--- ROWS ---

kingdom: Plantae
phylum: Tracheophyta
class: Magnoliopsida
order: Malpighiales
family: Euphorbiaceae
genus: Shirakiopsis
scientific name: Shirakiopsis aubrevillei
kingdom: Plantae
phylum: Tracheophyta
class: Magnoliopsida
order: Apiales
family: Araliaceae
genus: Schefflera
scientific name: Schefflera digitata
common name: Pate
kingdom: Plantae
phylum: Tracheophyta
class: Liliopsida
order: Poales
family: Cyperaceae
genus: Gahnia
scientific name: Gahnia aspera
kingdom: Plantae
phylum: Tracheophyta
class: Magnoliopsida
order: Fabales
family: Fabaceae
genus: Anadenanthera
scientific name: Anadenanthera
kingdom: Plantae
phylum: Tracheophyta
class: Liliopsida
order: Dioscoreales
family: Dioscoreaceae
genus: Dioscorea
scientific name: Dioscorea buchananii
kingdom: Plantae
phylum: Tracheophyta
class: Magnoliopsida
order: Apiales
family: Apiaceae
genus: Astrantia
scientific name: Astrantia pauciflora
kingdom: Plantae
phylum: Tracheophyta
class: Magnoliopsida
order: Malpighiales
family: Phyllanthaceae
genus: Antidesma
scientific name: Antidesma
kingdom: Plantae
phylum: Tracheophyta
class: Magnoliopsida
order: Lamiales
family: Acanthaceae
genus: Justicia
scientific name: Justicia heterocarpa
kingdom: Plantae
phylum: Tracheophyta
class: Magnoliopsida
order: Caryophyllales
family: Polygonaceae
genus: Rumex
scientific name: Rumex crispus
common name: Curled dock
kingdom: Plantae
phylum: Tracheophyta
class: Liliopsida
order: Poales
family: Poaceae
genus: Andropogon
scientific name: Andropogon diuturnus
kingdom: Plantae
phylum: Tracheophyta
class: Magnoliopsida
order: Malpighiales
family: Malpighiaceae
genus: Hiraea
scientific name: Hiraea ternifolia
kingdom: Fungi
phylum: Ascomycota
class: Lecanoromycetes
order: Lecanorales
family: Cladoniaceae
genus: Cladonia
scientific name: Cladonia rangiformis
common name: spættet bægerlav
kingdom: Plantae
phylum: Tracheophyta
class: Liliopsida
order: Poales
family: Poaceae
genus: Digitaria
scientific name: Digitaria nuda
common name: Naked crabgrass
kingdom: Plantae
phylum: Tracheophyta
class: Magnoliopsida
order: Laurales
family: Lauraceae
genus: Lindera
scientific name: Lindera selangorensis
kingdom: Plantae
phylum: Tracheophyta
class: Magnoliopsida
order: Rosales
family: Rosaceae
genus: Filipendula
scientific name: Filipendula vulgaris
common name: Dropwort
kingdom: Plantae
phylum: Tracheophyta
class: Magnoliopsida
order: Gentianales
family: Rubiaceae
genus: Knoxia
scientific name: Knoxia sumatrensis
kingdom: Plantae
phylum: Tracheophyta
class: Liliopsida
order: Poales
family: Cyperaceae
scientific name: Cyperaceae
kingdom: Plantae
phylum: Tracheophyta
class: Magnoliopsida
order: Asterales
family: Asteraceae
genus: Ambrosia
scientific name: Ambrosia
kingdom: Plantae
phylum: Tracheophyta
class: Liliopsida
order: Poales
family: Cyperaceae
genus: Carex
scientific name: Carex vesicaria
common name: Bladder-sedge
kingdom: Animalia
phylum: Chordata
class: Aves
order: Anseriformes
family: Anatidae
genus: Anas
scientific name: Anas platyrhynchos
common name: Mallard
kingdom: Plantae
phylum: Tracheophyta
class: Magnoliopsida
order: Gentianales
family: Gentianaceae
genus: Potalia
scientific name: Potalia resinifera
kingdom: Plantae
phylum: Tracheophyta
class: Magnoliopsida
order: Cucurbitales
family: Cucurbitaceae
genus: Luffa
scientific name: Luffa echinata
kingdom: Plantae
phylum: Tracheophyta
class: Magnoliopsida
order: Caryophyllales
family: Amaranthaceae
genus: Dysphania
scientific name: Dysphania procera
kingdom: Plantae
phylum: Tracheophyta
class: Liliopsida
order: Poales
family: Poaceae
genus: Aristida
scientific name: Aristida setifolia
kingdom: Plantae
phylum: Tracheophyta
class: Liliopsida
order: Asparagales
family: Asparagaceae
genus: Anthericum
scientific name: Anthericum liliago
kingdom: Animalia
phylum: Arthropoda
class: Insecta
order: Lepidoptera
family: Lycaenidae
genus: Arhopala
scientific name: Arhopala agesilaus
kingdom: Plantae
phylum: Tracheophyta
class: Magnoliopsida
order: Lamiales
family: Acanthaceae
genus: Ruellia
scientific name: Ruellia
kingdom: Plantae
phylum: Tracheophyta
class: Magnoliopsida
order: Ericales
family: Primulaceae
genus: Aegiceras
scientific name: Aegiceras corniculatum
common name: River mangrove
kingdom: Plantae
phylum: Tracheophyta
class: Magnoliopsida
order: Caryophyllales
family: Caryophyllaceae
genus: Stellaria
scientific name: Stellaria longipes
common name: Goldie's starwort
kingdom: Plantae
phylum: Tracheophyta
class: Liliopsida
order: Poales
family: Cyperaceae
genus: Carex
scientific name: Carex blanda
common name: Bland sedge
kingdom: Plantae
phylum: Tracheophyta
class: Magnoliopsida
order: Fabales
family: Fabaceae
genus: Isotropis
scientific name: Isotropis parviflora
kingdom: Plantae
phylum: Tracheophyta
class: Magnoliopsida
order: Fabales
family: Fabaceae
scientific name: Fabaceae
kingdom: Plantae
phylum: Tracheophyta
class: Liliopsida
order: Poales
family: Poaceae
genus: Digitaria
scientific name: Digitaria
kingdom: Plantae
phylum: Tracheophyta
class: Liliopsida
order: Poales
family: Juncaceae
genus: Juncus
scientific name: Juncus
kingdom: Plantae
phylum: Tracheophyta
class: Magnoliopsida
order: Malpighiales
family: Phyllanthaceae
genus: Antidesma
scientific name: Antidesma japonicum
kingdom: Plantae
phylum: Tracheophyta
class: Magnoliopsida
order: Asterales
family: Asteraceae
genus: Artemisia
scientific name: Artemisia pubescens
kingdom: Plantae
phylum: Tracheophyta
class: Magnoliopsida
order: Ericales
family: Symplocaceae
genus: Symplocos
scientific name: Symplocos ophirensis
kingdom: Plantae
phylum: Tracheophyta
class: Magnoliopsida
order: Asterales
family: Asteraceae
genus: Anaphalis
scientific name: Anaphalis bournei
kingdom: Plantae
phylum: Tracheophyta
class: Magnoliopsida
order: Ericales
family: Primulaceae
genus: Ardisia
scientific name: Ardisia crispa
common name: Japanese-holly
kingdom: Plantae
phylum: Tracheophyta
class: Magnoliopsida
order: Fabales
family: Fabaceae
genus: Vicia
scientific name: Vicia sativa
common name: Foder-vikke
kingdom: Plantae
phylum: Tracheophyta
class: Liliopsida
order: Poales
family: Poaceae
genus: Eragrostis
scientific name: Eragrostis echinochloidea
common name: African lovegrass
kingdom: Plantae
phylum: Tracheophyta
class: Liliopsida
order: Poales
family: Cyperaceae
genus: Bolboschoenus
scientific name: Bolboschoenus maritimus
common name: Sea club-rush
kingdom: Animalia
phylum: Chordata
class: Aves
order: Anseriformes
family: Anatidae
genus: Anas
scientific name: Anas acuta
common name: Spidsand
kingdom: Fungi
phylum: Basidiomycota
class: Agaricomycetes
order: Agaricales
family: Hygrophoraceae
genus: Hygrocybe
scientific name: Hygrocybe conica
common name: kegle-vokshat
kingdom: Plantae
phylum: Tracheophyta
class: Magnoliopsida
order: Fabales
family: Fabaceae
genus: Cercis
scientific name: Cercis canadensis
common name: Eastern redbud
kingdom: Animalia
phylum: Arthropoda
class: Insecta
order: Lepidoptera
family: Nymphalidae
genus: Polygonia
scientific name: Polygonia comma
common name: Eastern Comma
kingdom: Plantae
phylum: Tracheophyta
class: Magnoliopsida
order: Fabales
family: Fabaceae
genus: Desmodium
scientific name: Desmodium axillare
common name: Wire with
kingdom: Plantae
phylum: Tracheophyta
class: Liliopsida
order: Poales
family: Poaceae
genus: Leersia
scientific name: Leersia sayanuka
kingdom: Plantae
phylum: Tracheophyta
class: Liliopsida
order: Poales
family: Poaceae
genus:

---

▸ **EXERCISE**: Show every line in the entries above that contains the string "Digitaria", copying each line in full. Case counts, so a line matches only if the letters match in case as well.

▸ **SOLUTION FOR THIS PROBLEM**:
genus: Digitaria
scientific name: Digitaria nuda
genus: Digitaria
scientific name: Digitaria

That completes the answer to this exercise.